— SOURCE MATERIAL —
====================
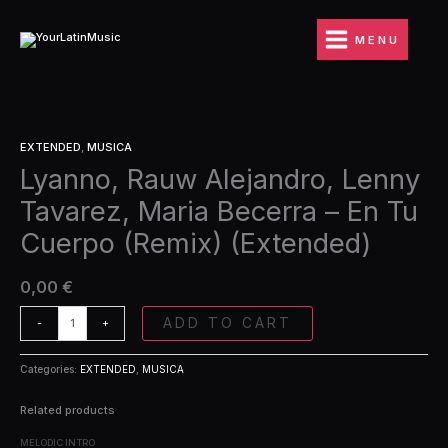
Ir
Lenny
al
Tavarez,
MENU
contenido
Maria
Becerra
-
En
Lyanno,
Tu
EXTENDED
,
MUSICA
Rauw
Cuerpo
Lyanno, Rauw Alejandro, Lenny
Alejandro,
(Remix)
Lenny
(Extended)
Tavarez, Maria Becerra – En Tu
Tavarez,
quantity
Maria
Cuerpo (Remix) (Extended)
Becerra
-
0,00
€
En
Tu
ADD TO CART
-
+
Cuerpo
(Remix)
(Extended)
Categories:
EXTENDED
,
MUSICA
quantity
Related products
MELODIC INTRO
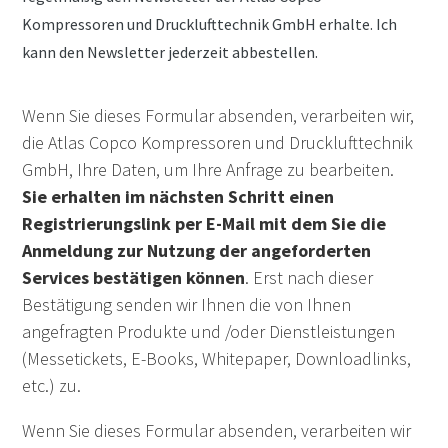
Kompressoren und Drucklufttechnik GmbH erhalte. Ich
kann den Newsletter jederzeit abbestellen.
Wenn Sie dieses Formular absenden, verarbeiten wir,
die Atlas Copco Kompressoren und Drucklufttechnik
GmbH, Ihre Daten, um Ihre Anfrage zu bearbeiten.
Sie erhalten im nächsten Schritt einen
Registrierungslink per E-Mail mit dem Sie die
Anmeldung zur Nutzung der angeforderten
Services bestätigen können
. Erst nach dieser
Bestätigung senden wir Ihnen die von Ihnen
angefragten Produkte und /oder Dienstleistungen
(Messetickets, E-Books, Whitepaper, Downloadlinks,
etc.) zu.
Wenn Sie dieses Formular absenden, verarbeiten wir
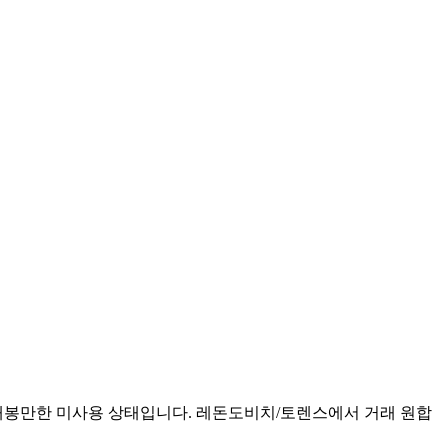
 개봉만한 미사용 상태입니다. 레돈도비치/토렌스에서 거래 원합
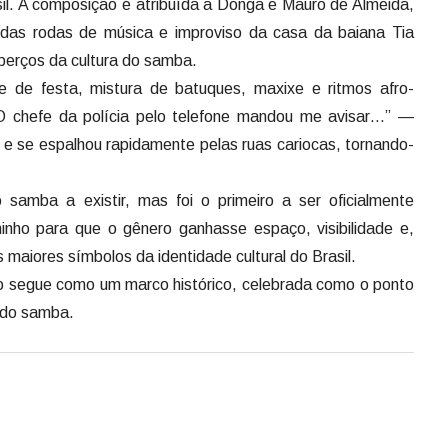
sil. A composição é atribuída a Donga e Mauro de Almeida,
das rodas de música e improviso da casa da baiana Tia
berços da cultura do samba.
de festa, mistura de batuques, maxixe e ritmos afro-
 “O chefe da polícia pelo telefone mandou me avisar…” —
 e se espalhou rapidamente pelas ruas cariocas, tornando-
o samba a existir, mas foi o primeiro a ser oficialmente
inho para que o gênero ganhasse espaço, visibilidade e,
maiores símbolos da identidade cultural do Brasil.
o segue como um marco histórico, celebrada como o ponto
a do samba.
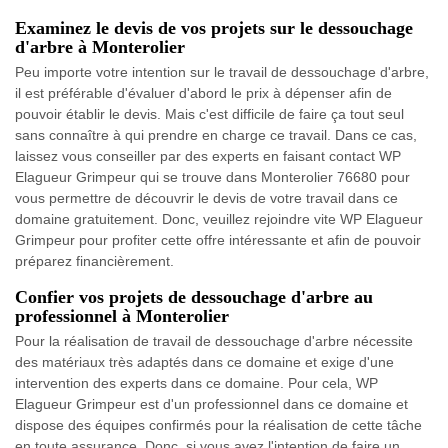
Examinez le devis de vos projets sur le dessouchage
d'arbre à Monterolier
Peu importe votre intention sur le travail de dessouchage d'arbre,
il est préférable d'évaluer d'abord le prix à dépenser afin de
pouvoir établir le devis. Mais c'est difficile de faire ça tout seul
sans connaître à qui prendre en charge ce travail. Dans ce cas,
laissez vous conseiller par des experts en faisant contact WP
Elagueur Grimpeur qui se trouve dans Monterolier 76680 pour
vous permettre de découvrir le devis de votre travail dans ce
domaine gratuitement. Donc, veuillez rejoindre vite WP Elagueur
Grimpeur pour profiter cette offre intéressante et afin de pouvoir
préparez financièrement.
Confier vos projets de dessouchage d'arbre au
professionnel à Monterolier
Pour la réalisation de travail de dessouchage d'arbre nécessite
des matériaux très adaptés dans ce domaine et exige d'une
intervention des experts dans ce domaine. Pour cela, WP
Elagueur Grimpeur est d'un professionnel dans ce domaine et
dispose des équipes confirmés pour la réalisation de cette tâche
en toute assurance. Donc, si vous avez l'intention de faire un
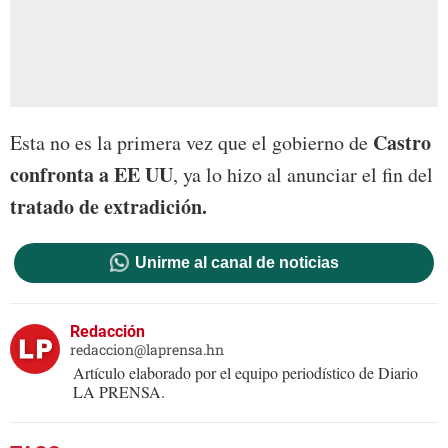
Castro
Esta no es la primera vez que el gobierno de
confronta a EE UU
, ya lo hizo al anunciar el fin del
tratado de extradición.
Unirme al canal de noticias
Redacción
redaccion@laprensa.hn
Artículo elaborado por el equipo periodístico de Diario
LA PRENSA.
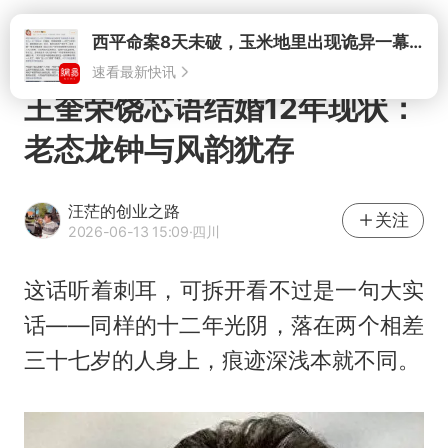
打开
王奎荣饶芯语结婚12年现状：
老态龙钟与风韵犹存
汪茫的创业之路
关注
2026-06-13 15:09
·四川
这话听着刺耳，可拆开看不过是一句大实
话——同样的十二年光阴，落在两个相差
三十七岁的人身上，痕迹深浅本就不同。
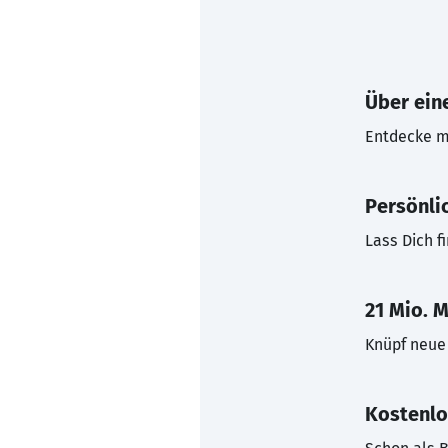
Über eine
Entdecke mi
Persönli
Lass Dich f
21 Mio. M
Knüpf neue 
Kostenlo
====================
Copy out every line in the listing where the word "pouvoir" appears.

pouvoir établir le devis. Mais c'est difficile de faire ça tout seul
Grimpeur pour profiter cette offre intéressante et afin de pouvoir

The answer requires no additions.